■ The task ■
Answer these questions using the extract on imperialism:
1. In what year did Lenin speak the quoted words about oppressed and oppressor nations?
2. Which country does the extract say ended up among the oppressed nations rather than the oppressor nations?
3. Which five currencies are the oppressed nations' currencies said to be ever more reliant on?
Segment Start: Extract
No Third World country can or will develop today into an economically advanced industrial power with the class structure of the United States, Canada, the countries of Western Europe, Japan, Australia, or New Zealand. No new centers of world finance capital are going to emerge. That has been settled by history. That is one of the great lessons of the twentieth century. It hasn't changed since Bolshevik leader V.I. Lenin summed up the scientific conclusion of the communist workers movement seventy-five years ago. The imperialist world, Lenin said, has been "divided into a large number of oppressed nations and an insignificant number of oppressor nations, the latter possessing colossal wealth and powerful armed forces."1
It must have seemed unbelievable to many people when Lenin, Leon Trotsky, and other leaders of the Soviet Communist Party and Communist International insisted on this conclusion at the time. After all, it had not been true for that long. It had not been true in the previous century. Only seventy-five years before Lenin spoke those words in 1920, Germany was still one of the most economically backward regions in Europe; it wasn't even a united nation-state at the time. And even just a decade or so prior to the turn of the century, no one could have accurately predicted that coal- and oil-poor Japan - just beginning to emerge from feudalism - would soon develop into an imperialist power, while Argentina would end up among the oppressed not the oppressor nations in the world.
Since the consolidation of imperialism at the opening of this century, every action by finance capital in relation to the more economically backward countries ends up further warping the economies of the colonial or semicolonial countries. That is the effect of every bank loan to their ruling classes; every investment in landed, industrial, and commercial capital; every purchase of bonds issued by a semicolonial administration; every trade pact; every scheme to peg the value of weaker currencies to stronger ones. Every one of these moves makes the oppressed nations of Latin America, Asia, and Africa more, not less, dependent on capital, technology, and imports from the imperialist nations. Their currencies are ever more reliant on, and vulnerable to, the U.S. dollar, the British pound, the German mark, the French franc, or the Japanese yen.
Segment End: Extract
Segment Start: Information shown
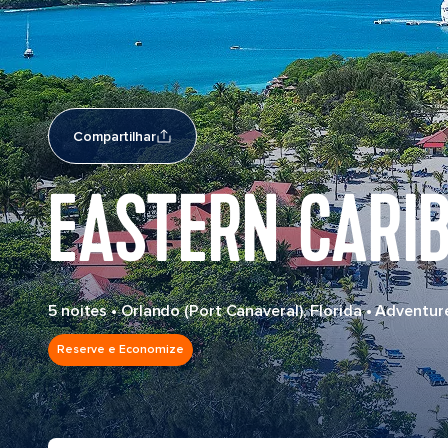
Compartilhar
EASTERN CARI
5 noites
•
Orlando (Port Canaveral), Florida
•
Adventure
Reserve e Economize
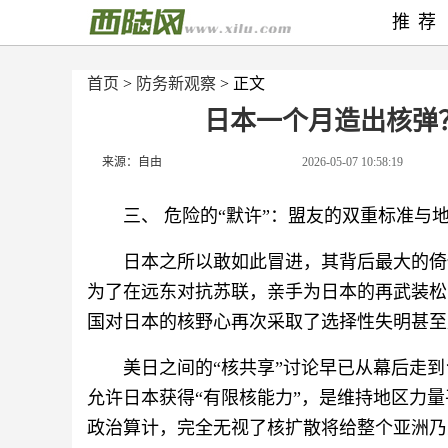
推荐
首页
>
防务新观察
> 正文
日本一个月造出核弹
来源：自由
2026-05-07 10:58:19
三、 危险的“默许”：盟友的双重标准与
日本之所以敢如此冒进，其背后最大的倚
为了在远东对抗苏联，亲手为日本的再武装松
国对日本的核野心再次采取了选择性失明甚至
美日之间的“核共享”讨论早已从幕后走
允许日本获得“有限核能力”，是维持地区力量
政治算计，完全无视了核扩散将给整个亚洲乃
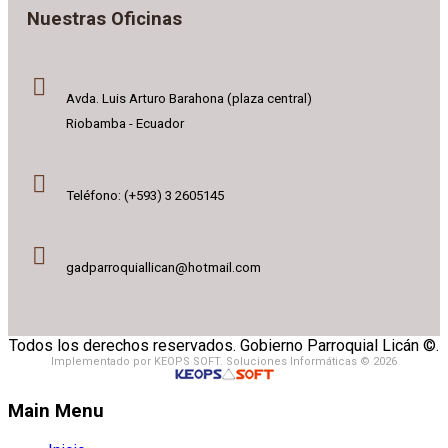
Nuestras Oficinas
Avda. Luis Arturo Barahona (plaza central)
Riobamba - Ecuador
Teléfono: (+593) 3 2605145
gadparroquiallican@hotmail.com
Todos los derechos reservados. Gobierno Parroquial Licán ©.
Implementado por KEOPS SOFT. Soluciones Informáticas © 2026
Main Menu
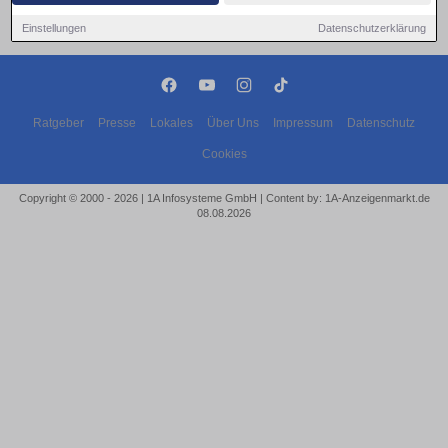
Einstellungen
Datenschutzerklärung
Ratgeber
Presse
Lokales
Über Uns
Impressum
Datenschutz
Cookies
Copyright © 2000 - 2026 | 1A Infosysteme GmbH | Content by: 1A-Anzeigenmarkt.de
08.08.2026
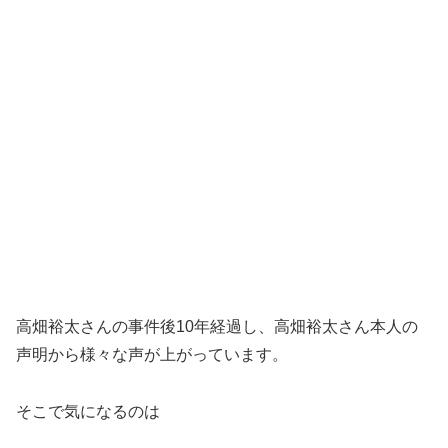
高畑裕太さんの事件後10年経過し、高畑裕太さん本人の
声明から様々な声が上がっています。
そこで気になるのは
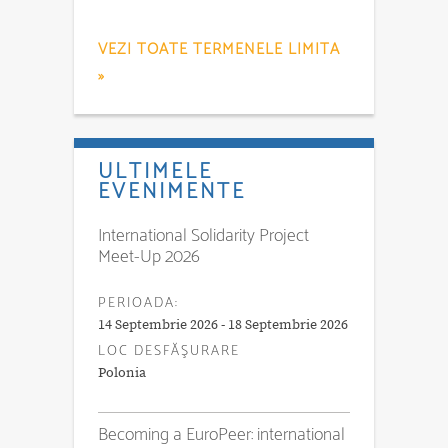
VEZI TOATE TERMENELE LIMITA
»
ULTIMELE
EVENIMENTE
International Solidarity Project
Meet-Up 2026
PERIOADA:
14 Septembrie 2026 - 18 Septembrie 2026
LOC DESFĂŞURARE
Polonia
Becoming a EuroPeer: international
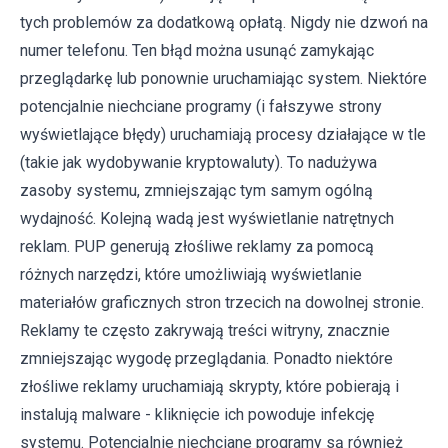
tych problemów za dodatkową opłatą. Nigdy nie dzwoń na
numer telefonu. Ten błąd można usunąć zamykając
przeglądarkę lub ponownie uruchamiając system. Niektóre
potencjalnie niechciane programy (i fałszywe strony
wyświetlające błędy) uruchamiają procesy działające w tle
(takie jak wydobywanie kryptowaluty). To nadużywa
zasoby systemu, zmniejszając tym samym ogólną
wydajność. Kolejną wadą jest wyświetlanie natrętnych
reklam. PUP generują złośliwe reklamy za pomocą
różnych narzędzi, które umożliwiają wyświetlanie
materiałów graficznych stron trzecich na dowolnej stronie.
Reklamy te często zakrywają treści witryny, znacznie
zmniejszając wygodę przeglądania. Ponadto niektóre
złośliwe reklamy uruchamiają skrypty, które pobierają i
instalują malware - kliknięcie ich powoduje infekcję
systemu. Potencjalnie niechciane programy są również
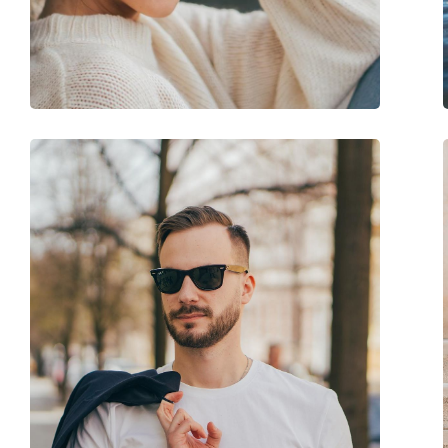
Gewicht:
165 g
Verstellbare Nasenpads:
Nein
Federscharnier:
Nein
Accessories
Etui:
Ja
Reinigungstuch:
Ja
Weiteres
Sex:
Herren
Kategorie:
Sonnenbrillen
Marke:
Tommy Hilfiger
Verwendung:
Mode
Code:
TH 1675/S 003 IR 59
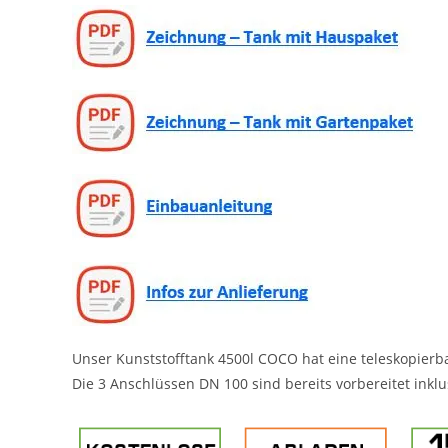
Unser Kunststofftank 4500l COCO hat eine teleskopie
Die 3 Anschlüssen DN 100 sind bereits vorbereitet inkl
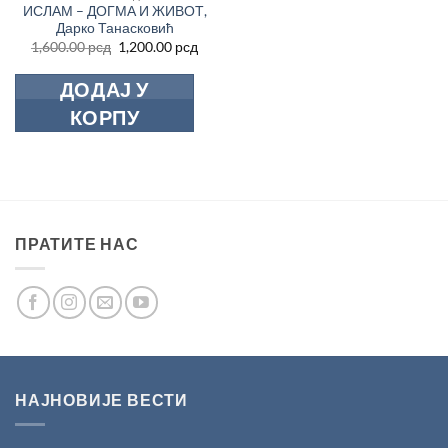
ИСЛАМ – ДОГМА И ЖИВОТ,
Дарко Танасковић
Оригинална
Тренутна
1,600.00
рсд
1,200.00
рсд
цена
цена
је
је:
ДОДАЈ У
била:
1,200.00 рсд.
1,600.00 рсд.
КОРПУ
ПРАТИТЕ НАС
НАЈНОВИЈЕ ВЕСТИ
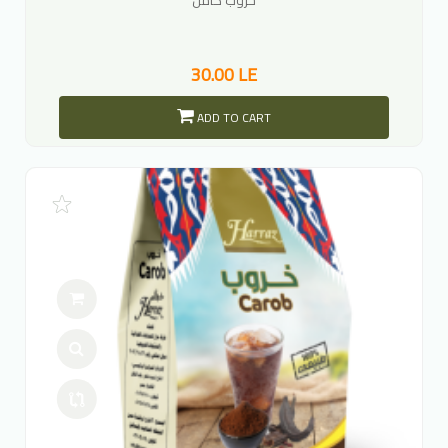
30.00 LE
ADD TO CART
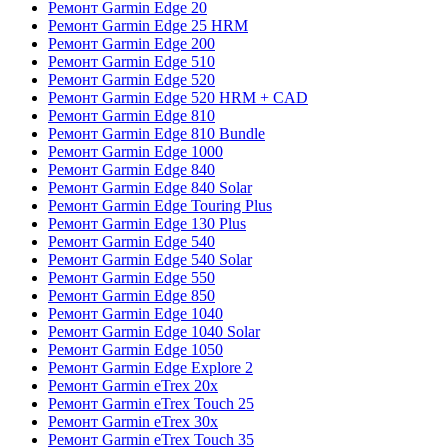
Ремонт Garmin Edge 20
Ремонт Garmin Edge 25 HRM
Ремонт Garmin Edge 200
Ремонт Garmin Edge 510
Ремонт Garmin Edge 520
Ремонт Garmin Edge 520 HRM + CAD
Ремонт Garmin Edge 810
Ремонт Garmin Edge 810 Bundle
Ремонт Garmin Edge 1000
Ремонт Garmin Edge 840
Ремонт Garmin Edge 840 Solar
Ремонт Garmin Edge Touring Plus
Ремонт Garmin Edge 130 Plus
Ремонт Garmin Edge 540
Ремонт Garmin Edge 540 Solar
Ремонт Garmin Edge 550
Ремонт Garmin Edge 850
Ремонт Garmin Edge 1040
Ремонт Garmin Edge 1040 Solar
Ремонт Garmin Edge 1050
Ремонт Garmin Edge Explore 2
Ремонт Garmin eTrex 20x
Ремонт Garmin eTrex Touch 25
Ремонт Garmin eTrex 30x
Ремонт Garmin eTrex Touch 35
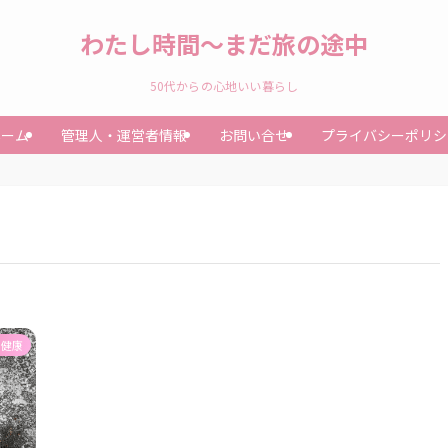
わたし時間～まだ旅の途中
50代からの心地いい暮らし
ホーム
管理人・運営者情報
お問い合せ
プライバシーポリシ
と健康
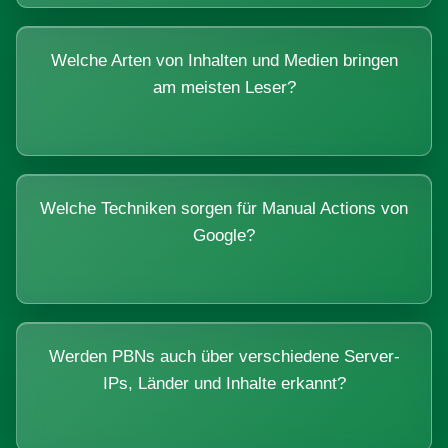
Welche Arten von Inhalten und Medien bringen
am meisten Leser?
Welche Techniken sorgen für Manual Actions von
Google?
Werden PBNs auch über verschiedene Server-
IPs, Länder und Inhalte erkannt?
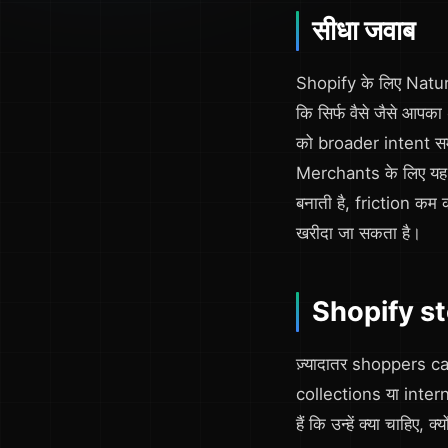
सीधा जवाब
Shopify के लिए Natural
कि सिर्फ वैसे जैसे आप
को broader intent सम
Merchants के लिए यह इ
बनाती है, friction कम क
खरीदा जा सकता है।
Shopify sto
ज़्यादातर shoppers ca
collections या internal
हैं कि उन्हें क्या चाहिए,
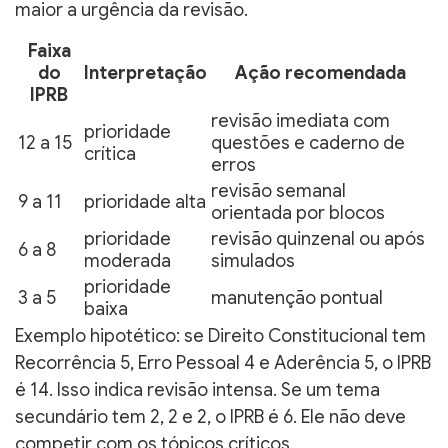
maior a urgência da revisão.
Faixa
do
Interpretação
Ação recomendada
IPRB
revisão imediata com
prioridade
12 a 15
questões e caderno de
crítica
erros
revisão semanal
9 a 11
prioridade alta
orientada por blocos
prioridade
revisão quinzenal ou após
6 a 8
moderada
simulados
prioridade
3 a 5
manutenção pontual
baixa
Exemplo hipotético: se Direito Constitucional tem
Recorrência 5, Erro Pessoal 4 e Aderência 5, o IPRB
é 14. Isso indica revisão intensa. Se um tema
secundário tem 2, 2 e 2, o IPRB é 6. Ele não deve
competir com os tópicos críticos.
Segment End: Information shown
■ Response ■
1. 1920.
2. Argentina.
3. The U.S. dollar, the British pound, the German mark, the French franc, and the Japanese yen.